### Data records

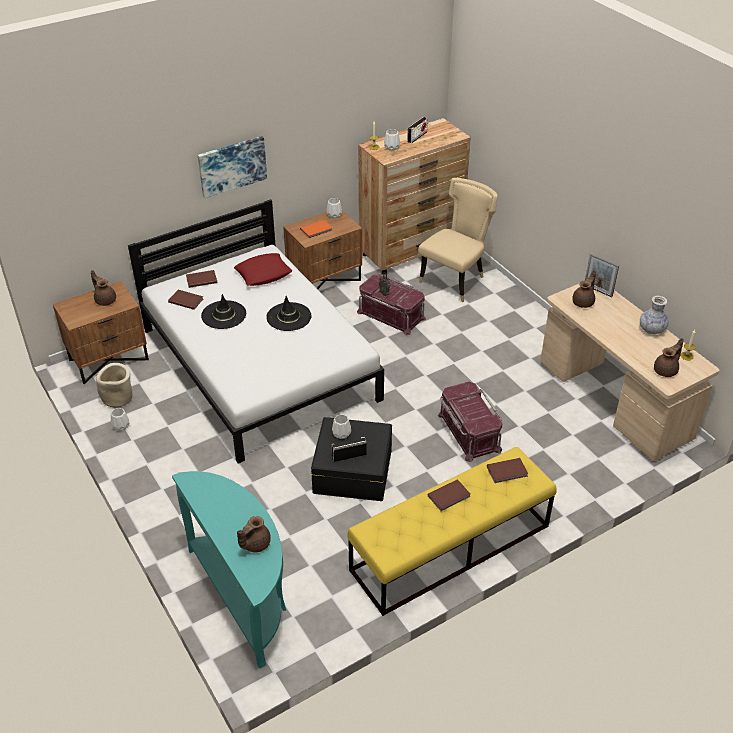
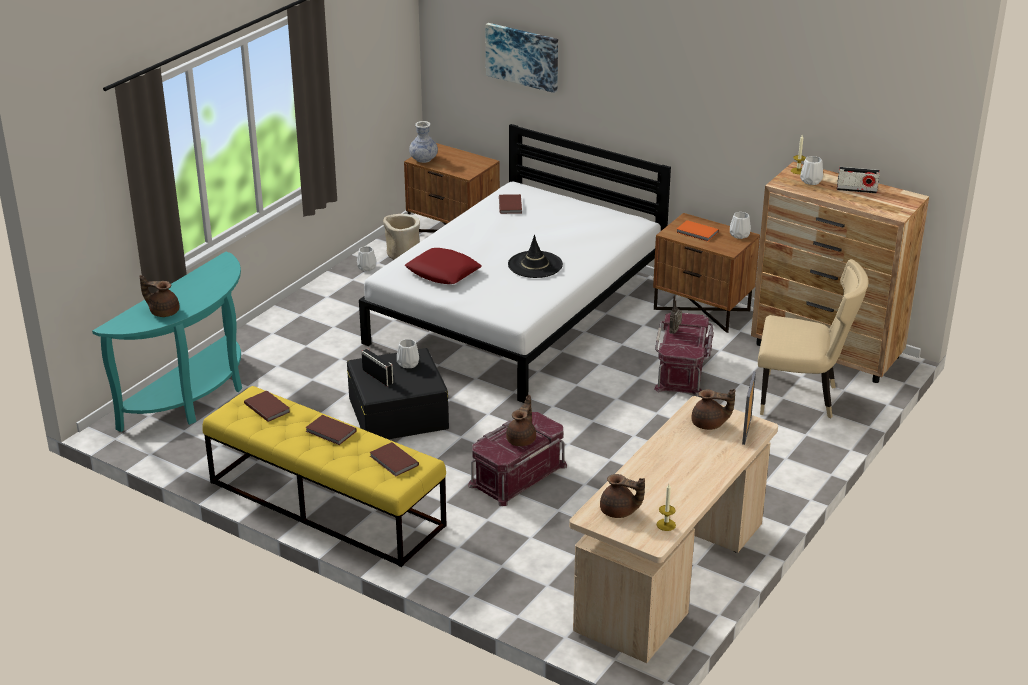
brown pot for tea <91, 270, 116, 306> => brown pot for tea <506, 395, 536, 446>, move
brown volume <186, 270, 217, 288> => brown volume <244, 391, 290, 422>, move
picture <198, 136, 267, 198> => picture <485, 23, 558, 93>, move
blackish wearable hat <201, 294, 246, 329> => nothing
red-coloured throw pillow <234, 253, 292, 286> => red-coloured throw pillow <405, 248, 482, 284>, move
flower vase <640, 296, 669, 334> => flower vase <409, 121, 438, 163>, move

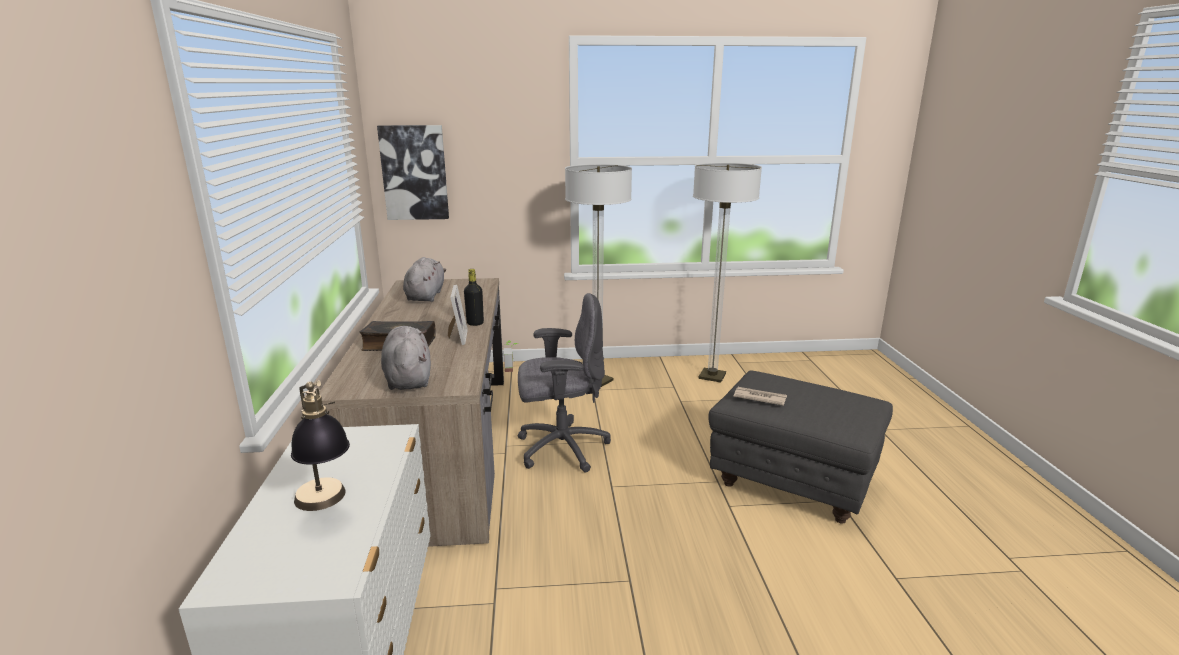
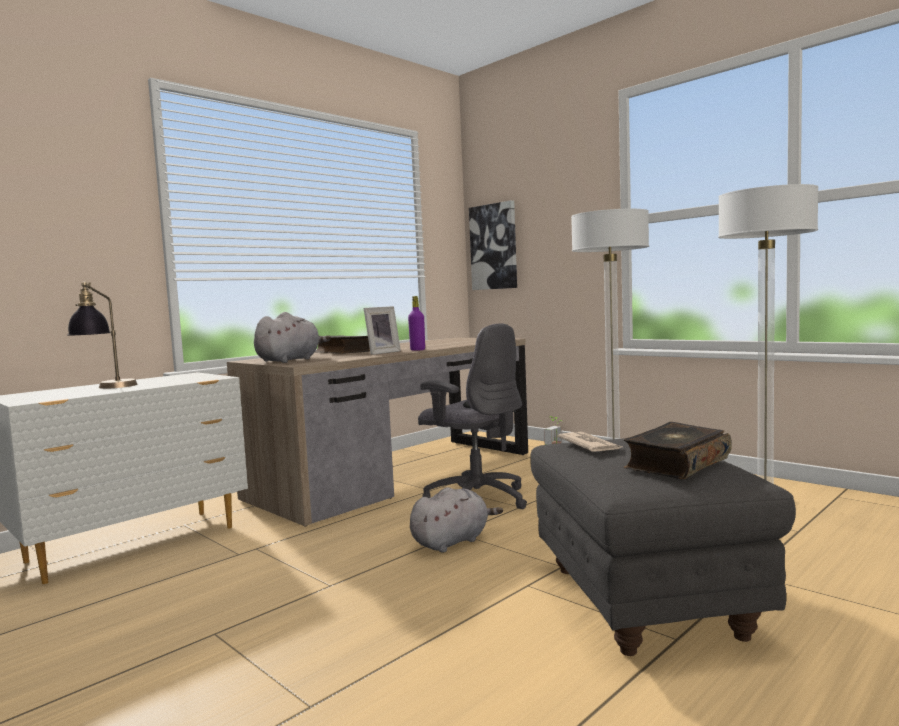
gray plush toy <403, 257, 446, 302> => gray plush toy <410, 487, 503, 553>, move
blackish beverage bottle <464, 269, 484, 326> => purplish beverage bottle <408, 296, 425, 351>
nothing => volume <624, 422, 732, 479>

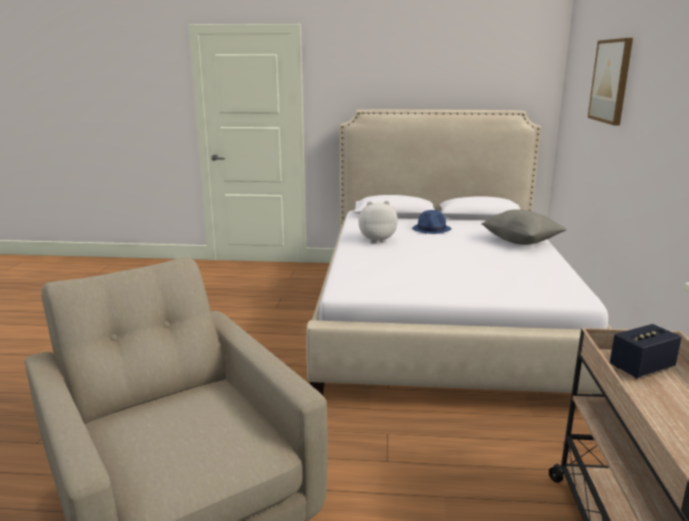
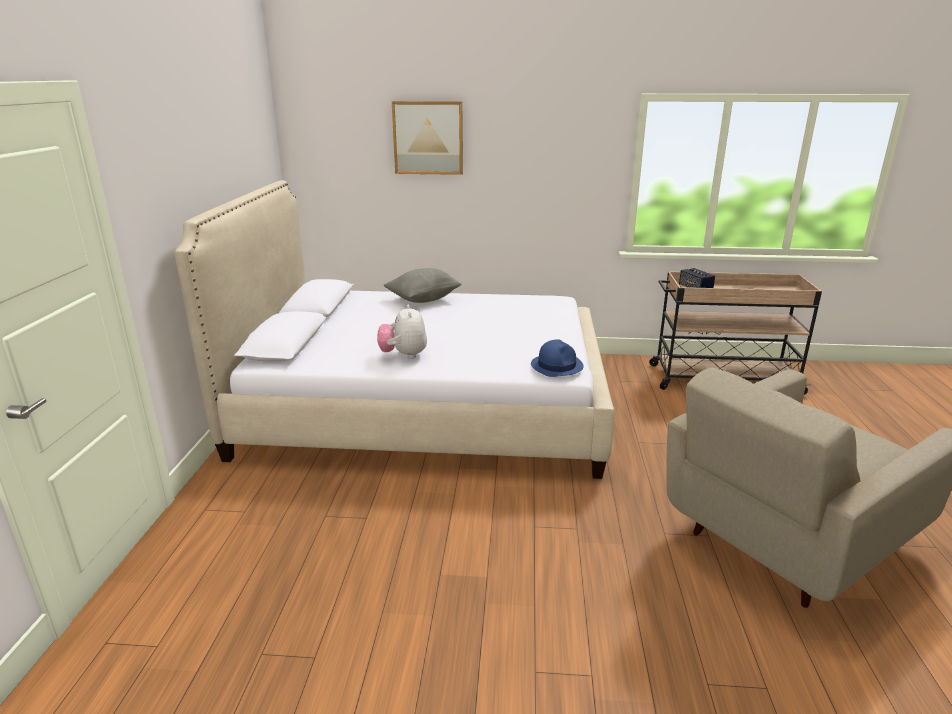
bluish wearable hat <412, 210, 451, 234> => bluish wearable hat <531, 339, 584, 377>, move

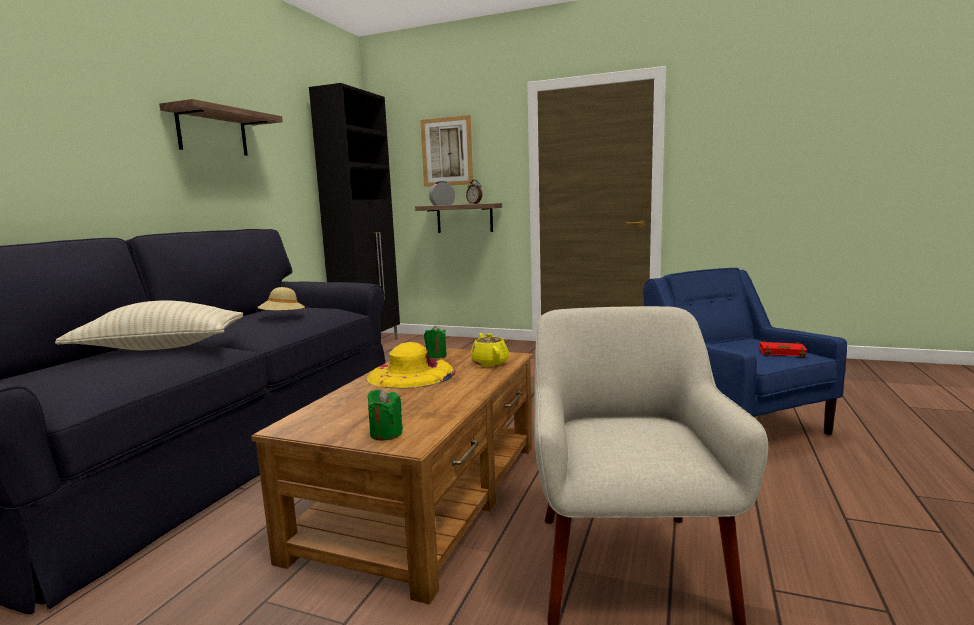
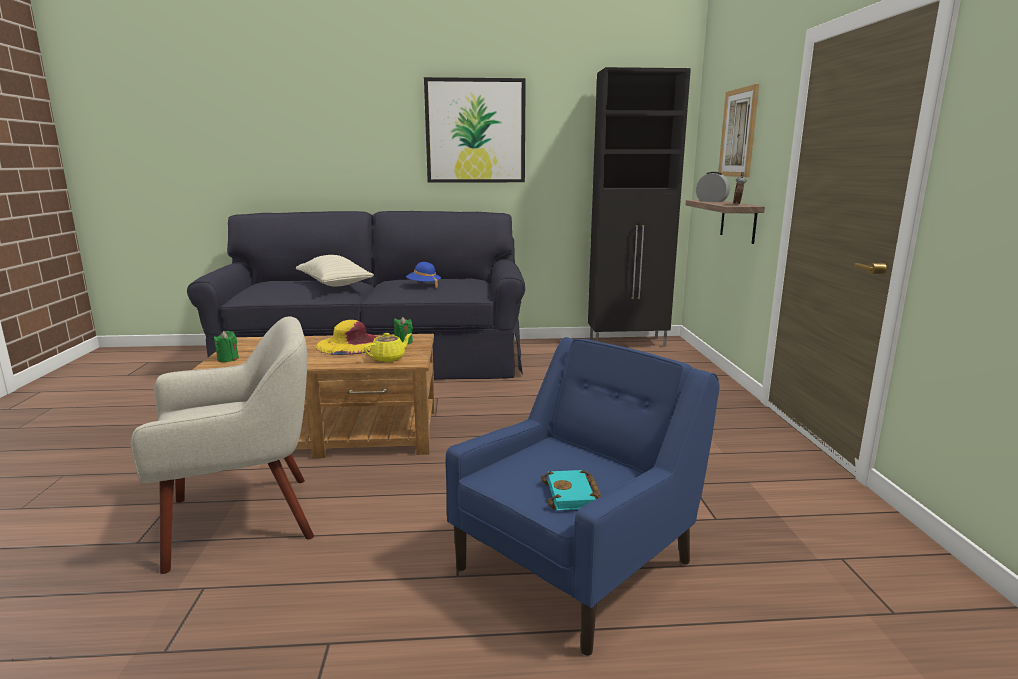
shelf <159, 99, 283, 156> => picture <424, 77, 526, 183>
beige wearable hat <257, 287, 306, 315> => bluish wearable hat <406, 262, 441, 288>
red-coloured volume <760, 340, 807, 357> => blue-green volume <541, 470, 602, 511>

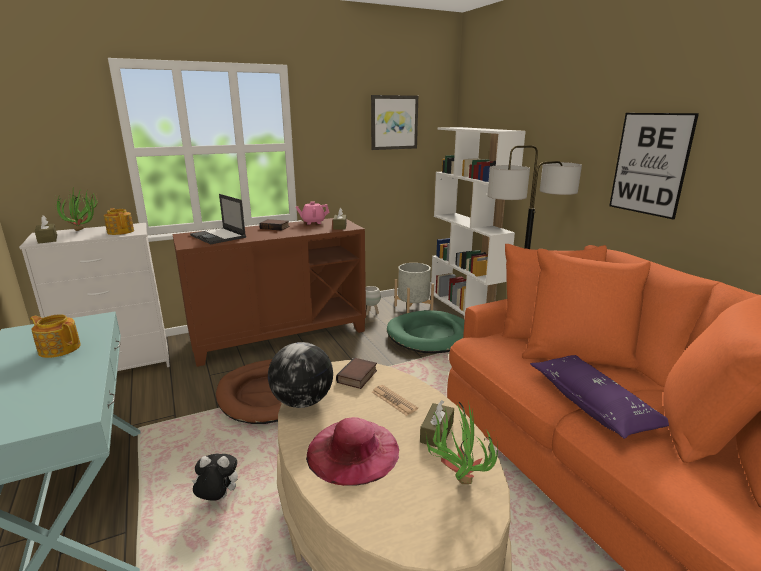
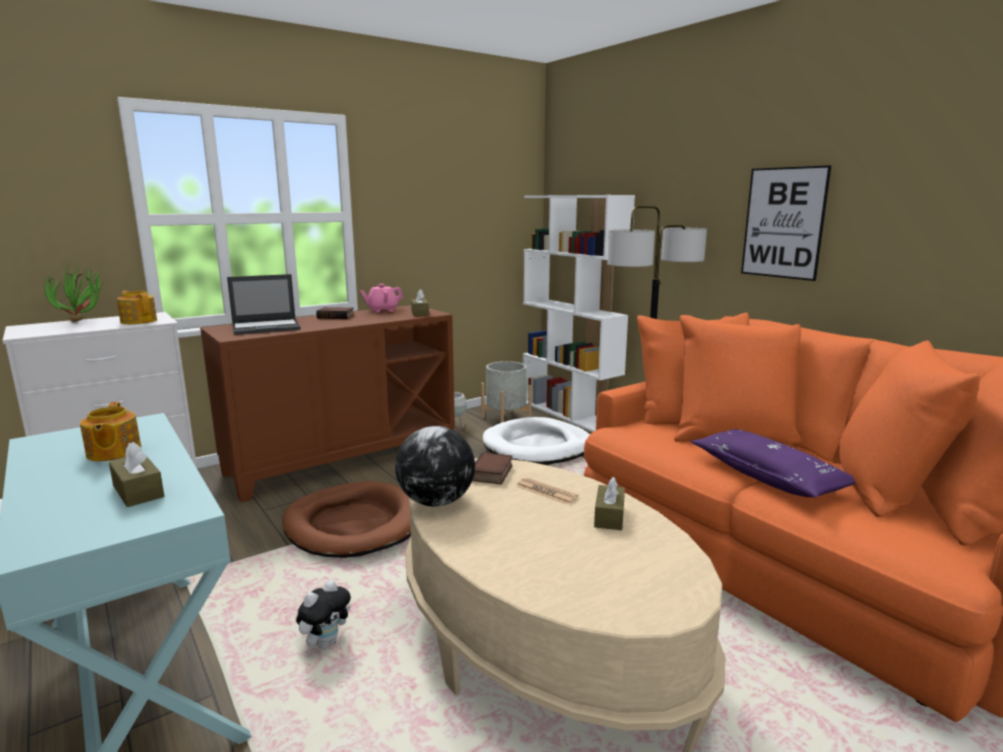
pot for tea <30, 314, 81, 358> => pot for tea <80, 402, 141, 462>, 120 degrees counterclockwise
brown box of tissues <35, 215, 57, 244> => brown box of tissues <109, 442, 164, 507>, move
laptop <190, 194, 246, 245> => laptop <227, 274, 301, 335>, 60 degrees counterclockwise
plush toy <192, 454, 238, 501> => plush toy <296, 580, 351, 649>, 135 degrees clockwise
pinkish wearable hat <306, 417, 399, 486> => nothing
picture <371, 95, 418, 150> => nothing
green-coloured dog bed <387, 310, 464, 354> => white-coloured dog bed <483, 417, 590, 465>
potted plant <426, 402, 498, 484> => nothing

### Your task
Give again, exactly, the lines starting at the first entry above and ending at the line with "red-coloured throw pillow <234, 253, 292, 286>"; please leave pictures out.

### Answer for this exercise
brown pot for tea <91, 270, 116, 306> => brown pot for tea <506, 395, 536, 446>, move
brown volume <186, 270, 217, 288> => brown volume <244, 391, 290, 422>, move
picture <198, 136, 267, 198> => picture <485, 23, 558, 93>, move
blackish wearable hat <201, 294, 246, 329> => nothing
red-coloured throw pillow <234, 253, 292, 286> => red-coloured throw pillow <405, 248, 482, 284>, move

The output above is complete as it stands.